## Start TEXT SECTION

Monthly Archives: March 2020

How Not To Summon a Demon Lord

Type: Helpful PSA or Lewd Cartoon?

Synopsis: ( ͡° ͜ʖ ͡°)

Pros:  How Not To Summon a Demon Lord is about a shut-in computer nerd that gets sucked into a facsimile of his favorite video game. He was accidentally “summoned” by two cute anime girls that double as his personal slaves and grow to love him both emotionally and sexually. The narrative is all too familiar and does nothing to dispel the stigma of Isekai anime as male power fantasy. In our story, the protagonist is the strongest character in the game, he is basically invincible, and everything he says is re-translated into something intimidating/heroic. But the biggest issue is the anime’s portrayal of women.

## End TEXT SECTION
## Start DATA SECTION

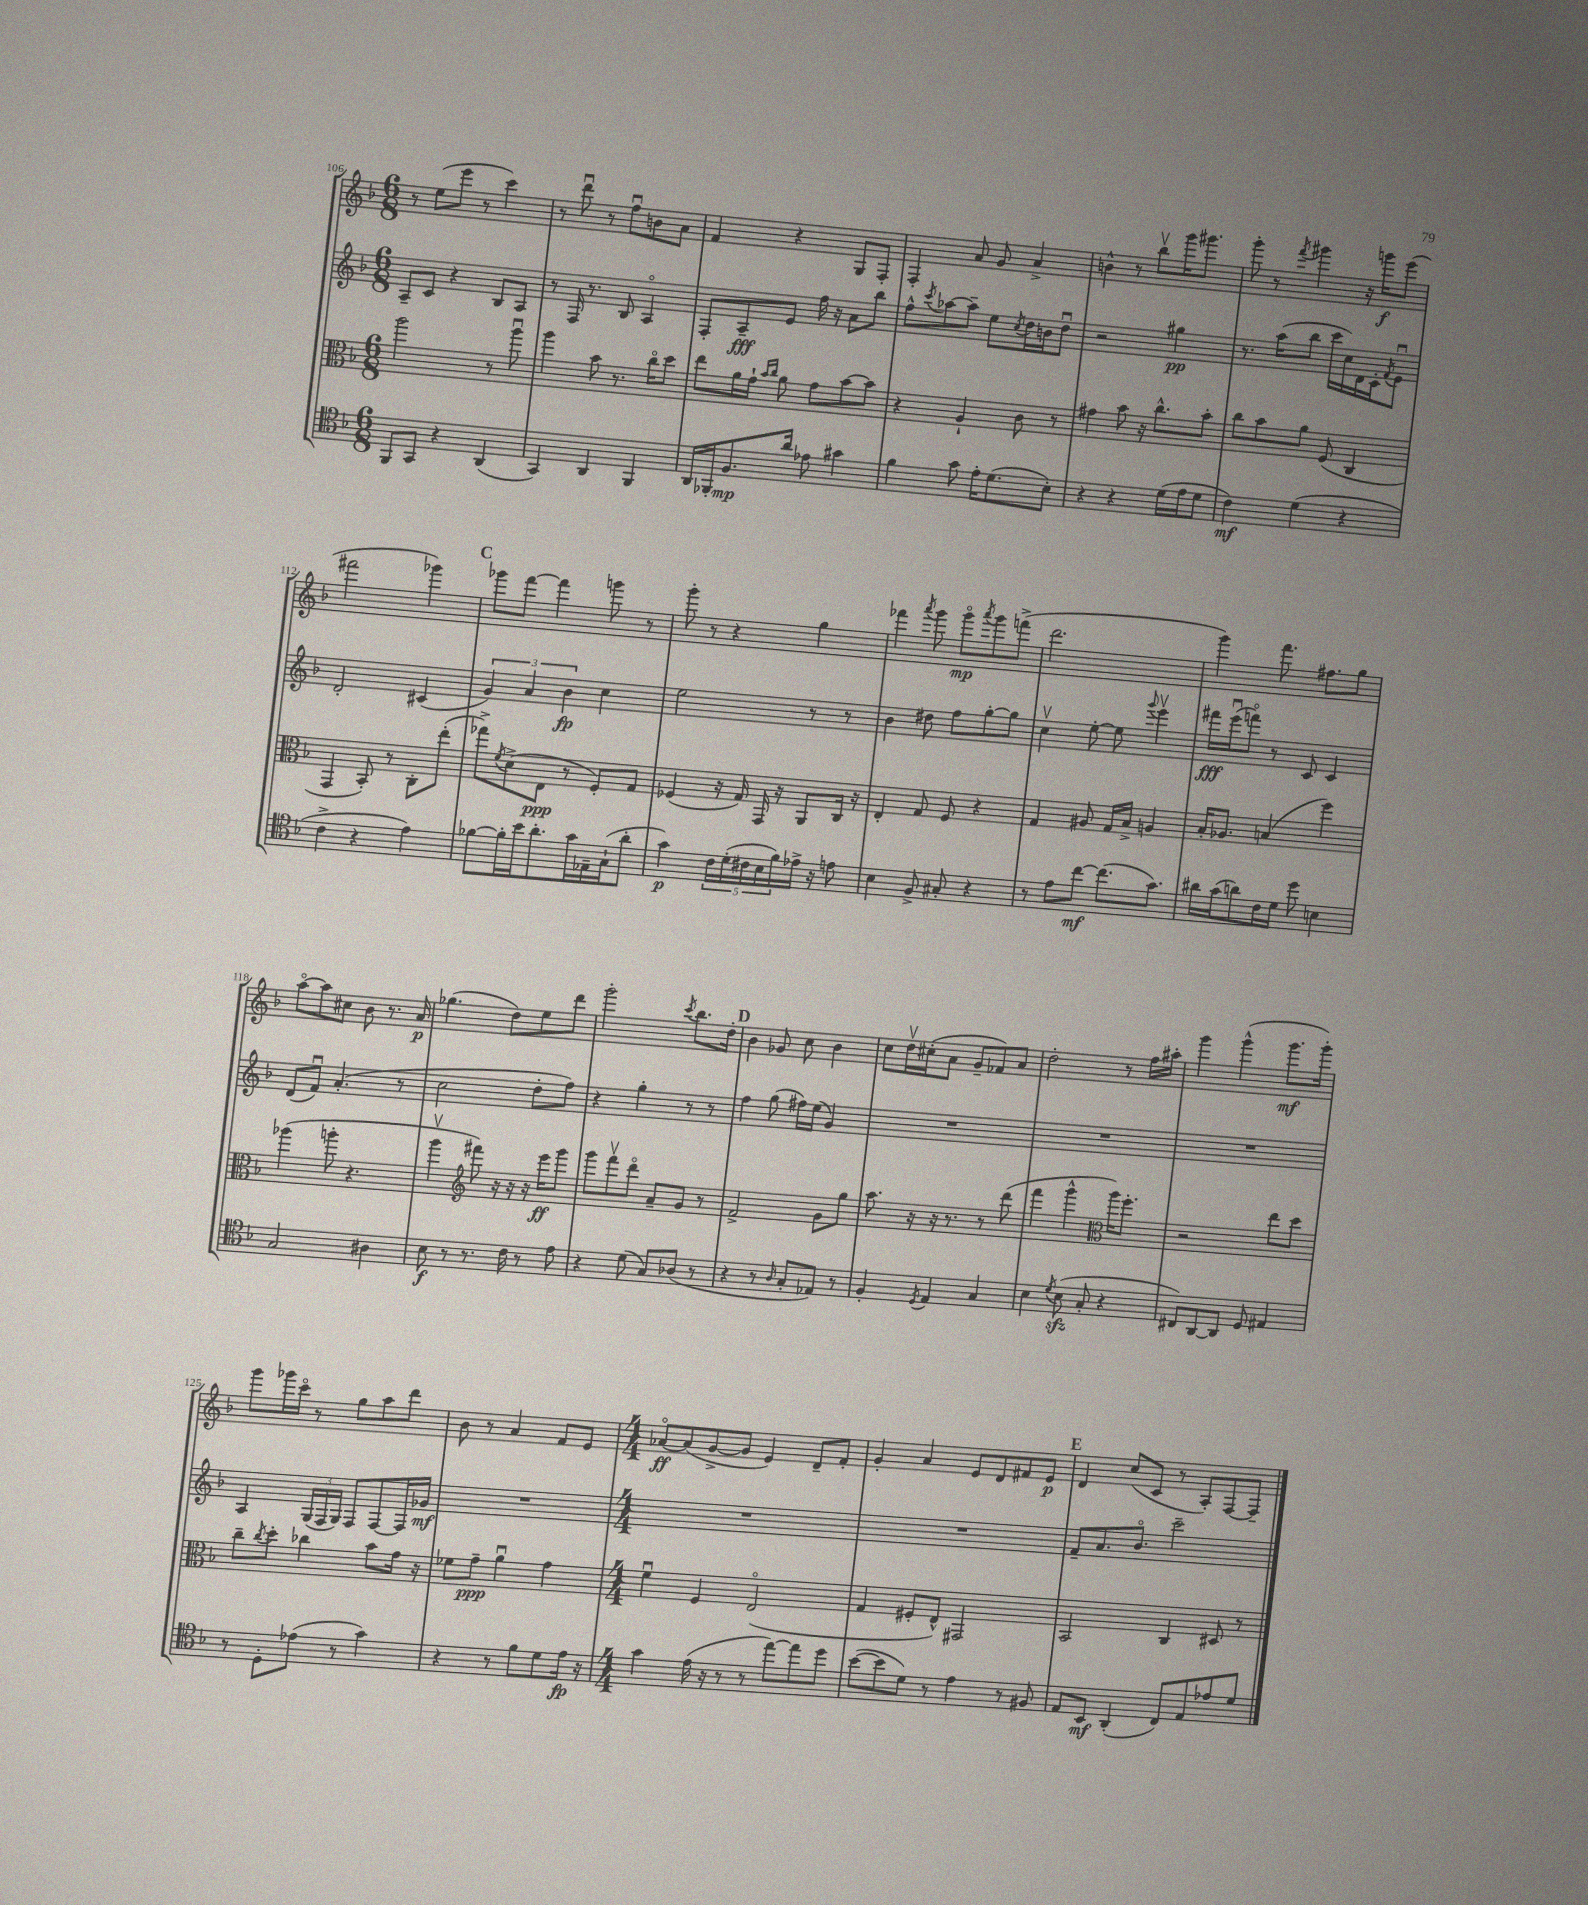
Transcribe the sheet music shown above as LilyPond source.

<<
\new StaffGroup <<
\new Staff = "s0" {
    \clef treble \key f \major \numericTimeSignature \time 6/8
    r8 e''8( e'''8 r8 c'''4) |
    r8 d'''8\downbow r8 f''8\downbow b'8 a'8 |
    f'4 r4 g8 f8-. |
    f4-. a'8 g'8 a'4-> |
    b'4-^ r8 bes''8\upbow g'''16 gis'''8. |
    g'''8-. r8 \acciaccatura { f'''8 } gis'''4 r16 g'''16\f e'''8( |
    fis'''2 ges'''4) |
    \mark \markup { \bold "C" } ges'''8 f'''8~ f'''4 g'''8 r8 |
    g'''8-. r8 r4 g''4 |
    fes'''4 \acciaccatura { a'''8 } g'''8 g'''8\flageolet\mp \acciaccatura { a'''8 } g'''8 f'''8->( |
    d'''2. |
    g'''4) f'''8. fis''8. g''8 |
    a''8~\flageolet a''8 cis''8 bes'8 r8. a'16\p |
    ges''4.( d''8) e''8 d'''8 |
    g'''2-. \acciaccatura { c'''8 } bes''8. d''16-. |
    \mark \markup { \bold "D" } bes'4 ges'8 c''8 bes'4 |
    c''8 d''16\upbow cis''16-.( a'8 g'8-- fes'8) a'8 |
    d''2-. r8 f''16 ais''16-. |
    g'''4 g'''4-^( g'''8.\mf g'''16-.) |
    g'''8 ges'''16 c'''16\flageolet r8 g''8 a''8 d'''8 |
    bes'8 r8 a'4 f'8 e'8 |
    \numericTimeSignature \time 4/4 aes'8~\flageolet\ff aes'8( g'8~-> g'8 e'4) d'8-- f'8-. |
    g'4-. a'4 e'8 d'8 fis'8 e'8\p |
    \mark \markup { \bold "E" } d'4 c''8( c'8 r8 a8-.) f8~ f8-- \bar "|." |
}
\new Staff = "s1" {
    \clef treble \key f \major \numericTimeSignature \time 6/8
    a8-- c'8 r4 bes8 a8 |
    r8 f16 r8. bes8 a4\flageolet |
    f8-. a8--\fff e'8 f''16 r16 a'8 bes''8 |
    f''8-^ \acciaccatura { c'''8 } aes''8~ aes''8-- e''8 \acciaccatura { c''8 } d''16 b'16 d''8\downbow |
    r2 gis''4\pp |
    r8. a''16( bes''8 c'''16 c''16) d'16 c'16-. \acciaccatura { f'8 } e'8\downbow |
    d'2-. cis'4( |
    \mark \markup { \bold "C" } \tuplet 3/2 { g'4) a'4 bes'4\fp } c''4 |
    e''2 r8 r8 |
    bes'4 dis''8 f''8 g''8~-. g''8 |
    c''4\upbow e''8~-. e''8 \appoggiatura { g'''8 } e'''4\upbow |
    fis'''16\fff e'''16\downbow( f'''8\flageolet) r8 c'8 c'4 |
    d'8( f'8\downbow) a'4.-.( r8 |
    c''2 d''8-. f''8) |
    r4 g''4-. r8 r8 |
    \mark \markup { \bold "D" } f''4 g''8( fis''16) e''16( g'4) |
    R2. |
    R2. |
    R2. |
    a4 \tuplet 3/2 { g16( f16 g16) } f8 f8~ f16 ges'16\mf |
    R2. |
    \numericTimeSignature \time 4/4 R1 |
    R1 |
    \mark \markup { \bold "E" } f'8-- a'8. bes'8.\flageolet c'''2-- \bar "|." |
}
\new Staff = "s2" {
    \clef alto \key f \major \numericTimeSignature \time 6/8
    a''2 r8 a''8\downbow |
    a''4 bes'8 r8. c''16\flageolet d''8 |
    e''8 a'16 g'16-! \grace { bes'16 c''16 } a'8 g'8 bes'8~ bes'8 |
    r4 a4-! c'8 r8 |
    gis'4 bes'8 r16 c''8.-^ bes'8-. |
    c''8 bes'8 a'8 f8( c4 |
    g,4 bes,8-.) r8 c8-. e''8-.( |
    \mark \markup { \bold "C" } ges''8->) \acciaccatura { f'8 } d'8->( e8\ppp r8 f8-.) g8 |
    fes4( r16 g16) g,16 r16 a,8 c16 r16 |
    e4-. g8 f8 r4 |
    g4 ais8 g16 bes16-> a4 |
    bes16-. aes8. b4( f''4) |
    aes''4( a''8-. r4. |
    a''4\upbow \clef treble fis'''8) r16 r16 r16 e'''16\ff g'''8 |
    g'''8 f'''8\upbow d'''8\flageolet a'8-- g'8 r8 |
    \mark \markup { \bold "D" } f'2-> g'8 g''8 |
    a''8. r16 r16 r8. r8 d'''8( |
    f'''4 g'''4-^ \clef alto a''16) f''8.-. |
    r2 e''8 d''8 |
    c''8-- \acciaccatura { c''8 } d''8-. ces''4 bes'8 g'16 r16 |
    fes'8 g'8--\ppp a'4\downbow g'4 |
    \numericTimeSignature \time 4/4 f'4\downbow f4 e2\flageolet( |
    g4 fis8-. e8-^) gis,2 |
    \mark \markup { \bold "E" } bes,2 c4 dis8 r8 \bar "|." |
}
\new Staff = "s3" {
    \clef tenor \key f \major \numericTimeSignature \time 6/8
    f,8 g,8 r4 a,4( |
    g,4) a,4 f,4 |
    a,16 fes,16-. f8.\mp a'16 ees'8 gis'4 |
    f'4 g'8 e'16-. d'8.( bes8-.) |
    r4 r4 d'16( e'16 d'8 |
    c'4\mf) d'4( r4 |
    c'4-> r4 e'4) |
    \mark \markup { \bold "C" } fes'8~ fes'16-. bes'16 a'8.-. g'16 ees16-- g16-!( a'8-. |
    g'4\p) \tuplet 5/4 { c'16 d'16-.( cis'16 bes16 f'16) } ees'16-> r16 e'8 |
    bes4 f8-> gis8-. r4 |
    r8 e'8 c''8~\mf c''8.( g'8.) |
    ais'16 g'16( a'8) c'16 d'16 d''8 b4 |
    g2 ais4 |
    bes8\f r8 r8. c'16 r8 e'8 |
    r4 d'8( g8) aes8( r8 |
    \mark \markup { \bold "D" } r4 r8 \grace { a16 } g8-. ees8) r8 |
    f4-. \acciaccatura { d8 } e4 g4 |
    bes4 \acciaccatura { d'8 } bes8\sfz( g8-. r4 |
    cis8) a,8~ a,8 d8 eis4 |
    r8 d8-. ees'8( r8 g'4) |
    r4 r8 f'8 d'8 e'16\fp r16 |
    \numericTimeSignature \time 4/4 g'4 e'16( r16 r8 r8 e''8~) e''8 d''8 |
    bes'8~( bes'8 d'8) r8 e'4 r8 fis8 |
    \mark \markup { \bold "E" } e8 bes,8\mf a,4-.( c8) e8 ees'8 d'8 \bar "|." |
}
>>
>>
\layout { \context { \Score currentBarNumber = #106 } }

## End DATA SECTION

**YOUR TASKS**
**1)** Do these statements agree with the anime review above? For each, answer yes or no and quote the deciding words. (a) The protagonist is summoned on purpose. (b) The protagonist is the strongest character in the game. (c) The review calls the narrative fresh and unfamiliar.
**2)** Write out the passage of the anime review from "Type: Helpful PSA" up to and including "portrayal of women.".

**SET OF ANSWERS**
**1)**
(a) No: "He was accidentally “summoned” by two cute anime girls"
(b) Yes: "the protagonist is the strongest character in the game"
(c) No: "The narrative is all too familiar"

**2)**
Type: Helpful PSA or Lewd Cartoon?

Synopsis: ( ͡° ͜ʖ ͡°)

Pros:  How Not To Summon a Demon Lord is about a shut-in computer nerd that gets sucked into a facsimile of his favorite video game. He was accidentally “summoned” by two cute anime girls that double as his personal slaves and grow to love him both emotionally and sexually. The narrative is all too familiar and does nothing to dispel the stigma of Isekai anime as male power fantasy. In our story, the protagonist is the strongest character in the game, he is basically invincible, and everything he says is re-translated into something intimidating/heroic. But the biggest issue is the anime’s portrayal of women.